You were recently appointed president of the Society of Endometriosis and Uterine Disorders (SEUD) at the 7th annual congress held in Sweden. Where did the need to create an international society specializing in this type of disease come from?
This society’s scope of action is global. It is a meeting point for gynaecology professionals from Europe, Asia, Africa, America, etc. The Society works to contribute its vision of how medical care for uterine diseases should be provided across the globe.
The meeting at which we decided to promote an international gynaecology society was held in Barcelona in 2014, and one year later we established it legally. We 4 professionals who promoted the creation of the Society all felt that our branch of gynaecology was very much neglected by other medical societies in general. There was no scientific society that addressed a group of diseases that are very common in women and have a major impact on their quality of life. These are diseases, most of which are benign, that affect them greatly physically, psychologically and even economically.
None of these diseases is purely medical or purely surgical. We created the society with these women in mind, and in order to provide a comprehensive and holistic vision.
What will the priorities be for this three-year term?
At the society, we want to attach more weight to research and adopt a very scientific approach in our day-to-day practice in order to broaden our knowledge. We also want to stimulate interest in these diseases and support young professionals, creating grants to promote the talent of young researchers. We have also created a journal, the Journal of Endometriosis and Pelvic Pain Disorders, in order to bring together and promote knowledge about these diseases.
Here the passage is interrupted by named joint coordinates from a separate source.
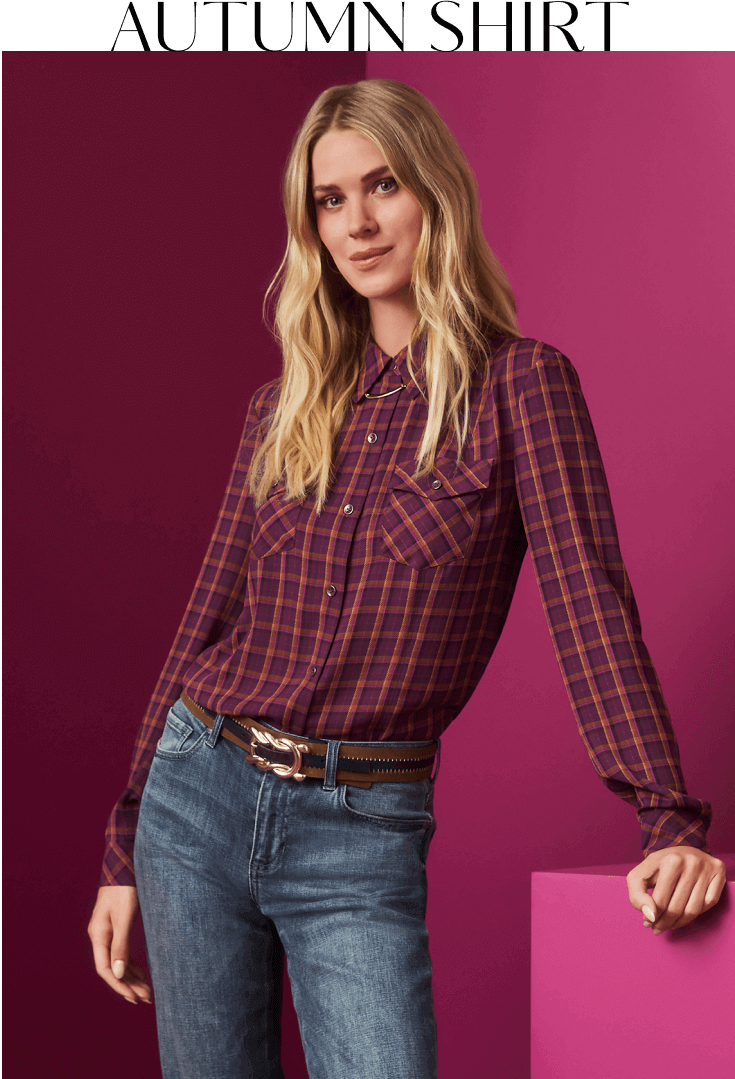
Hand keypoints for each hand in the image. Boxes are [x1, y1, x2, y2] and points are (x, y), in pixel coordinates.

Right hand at [88, 885, 152, 1003]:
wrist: (125, 864)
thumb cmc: (125, 888)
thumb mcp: (124, 917)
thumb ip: (120, 945)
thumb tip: (117, 975)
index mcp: (99, 935)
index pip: (105, 969)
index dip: (119, 986)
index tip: (134, 998)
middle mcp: (100, 935)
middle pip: (112, 968)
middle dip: (128, 985)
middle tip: (147, 998)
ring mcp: (108, 931)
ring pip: (118, 961)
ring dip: (131, 976)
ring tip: (147, 990)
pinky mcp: (117, 925)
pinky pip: (121, 951)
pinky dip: (130, 964)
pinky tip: (142, 973)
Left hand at [626, 845, 725, 934]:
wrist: (681, 850)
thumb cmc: (660, 866)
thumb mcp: (640, 875)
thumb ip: (637, 895)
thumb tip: (650, 916)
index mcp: (670, 861)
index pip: (660, 901)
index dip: (652, 917)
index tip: (648, 923)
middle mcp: (691, 862)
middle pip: (677, 907)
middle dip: (665, 923)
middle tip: (658, 928)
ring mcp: (707, 867)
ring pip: (694, 910)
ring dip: (680, 922)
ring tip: (670, 924)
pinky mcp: (719, 872)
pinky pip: (709, 904)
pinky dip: (697, 912)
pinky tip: (686, 910)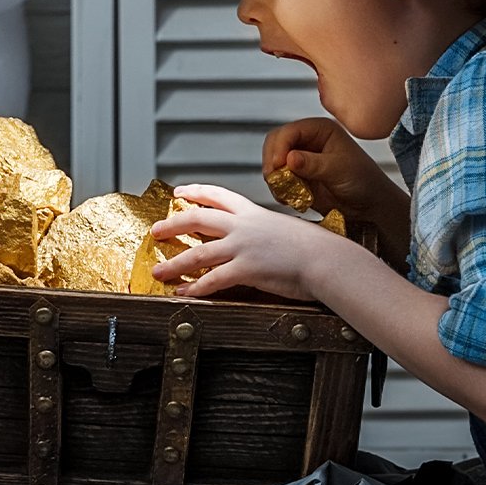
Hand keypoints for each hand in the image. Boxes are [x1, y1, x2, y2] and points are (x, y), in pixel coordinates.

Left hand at [151, 184, 365, 301]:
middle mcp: (244, 226)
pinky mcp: (247, 269)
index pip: (218, 195)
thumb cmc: (316, 249)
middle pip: (198, 218)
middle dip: (173, 224)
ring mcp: (243, 247)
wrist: (328, 260)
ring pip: (198, 251)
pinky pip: (213, 279)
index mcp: (254, 212)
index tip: (180, 192)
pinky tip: (184, 292)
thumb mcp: (286, 229)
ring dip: (174, 262)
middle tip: (157, 230)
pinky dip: (195, 287)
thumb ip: (266, 231)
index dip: (196, 191)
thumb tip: (260, 239)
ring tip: (159, 270)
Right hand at [261, 118, 410, 250]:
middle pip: (275, 143)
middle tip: (275, 179)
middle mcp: (308, 140)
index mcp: (320, 129)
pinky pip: (277, 180)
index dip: (280, 147)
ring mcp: (301, 159)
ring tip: (286, 192)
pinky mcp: (297, 177)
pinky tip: (290, 198)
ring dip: (275, 178)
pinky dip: (278, 189)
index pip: (289, 131)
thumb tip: (289, 159)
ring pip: (273, 162)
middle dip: (272, 162)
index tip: (279, 165)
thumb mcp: (339, 169)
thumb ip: (313, 164)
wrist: (368, 206)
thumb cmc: (363, 181)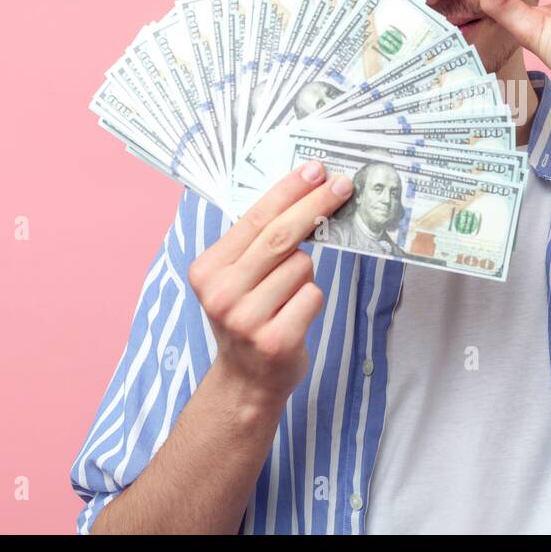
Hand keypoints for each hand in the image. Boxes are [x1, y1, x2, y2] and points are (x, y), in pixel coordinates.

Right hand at [186, 161, 353, 410]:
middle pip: (280, 236)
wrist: (245, 381)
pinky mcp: (275, 340)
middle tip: (343, 185)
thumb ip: (259, 242)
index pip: (253, 218)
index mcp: (208, 270)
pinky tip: (294, 316)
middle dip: (316, 204)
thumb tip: (306, 192)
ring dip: (306, 275)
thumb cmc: (250, 316)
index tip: (316, 169)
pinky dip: (311, 300)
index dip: (288, 191)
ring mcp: (246, 319)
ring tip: (287, 297)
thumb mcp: (239, 278)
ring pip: (302, 267)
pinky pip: (313, 296)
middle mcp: (221, 293)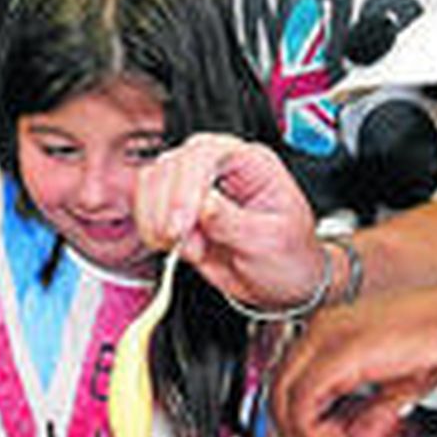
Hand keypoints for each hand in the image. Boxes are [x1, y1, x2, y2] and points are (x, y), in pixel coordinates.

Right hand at [133, 134, 325, 308]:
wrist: (282, 283)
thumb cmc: (290, 256)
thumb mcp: (270, 241)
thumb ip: (235, 221)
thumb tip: (204, 204)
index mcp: (252, 162)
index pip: (206, 154)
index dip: (187, 186)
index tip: (183, 225)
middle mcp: (220, 167)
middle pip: (172, 164)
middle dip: (167, 206)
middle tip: (179, 241)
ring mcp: (196, 186)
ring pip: (152, 181)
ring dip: (157, 219)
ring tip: (184, 248)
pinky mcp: (178, 209)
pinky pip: (146, 205)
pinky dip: (150, 228)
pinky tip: (175, 247)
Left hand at [271, 288, 436, 436]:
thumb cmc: (436, 347)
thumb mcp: (391, 393)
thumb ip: (363, 425)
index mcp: (327, 332)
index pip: (289, 383)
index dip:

During the three years that I will be president of the Society, I would like to strengthen its structure, recover the activity that the pandemic forced us to stop, expand its presence in South America, and reinforce its presence in Europe and Asia.
There have always been more men than women in your profession. Do you think that will continue?
At the Hospital Clínic Gynaecology Service, the ratio is approximately 50-50. In my age group, there are more men than women, admittedly, but we can see that this trend is changing. At university, more women are studying to be gynaecologists than before. The male gynaecologist is an endangered species.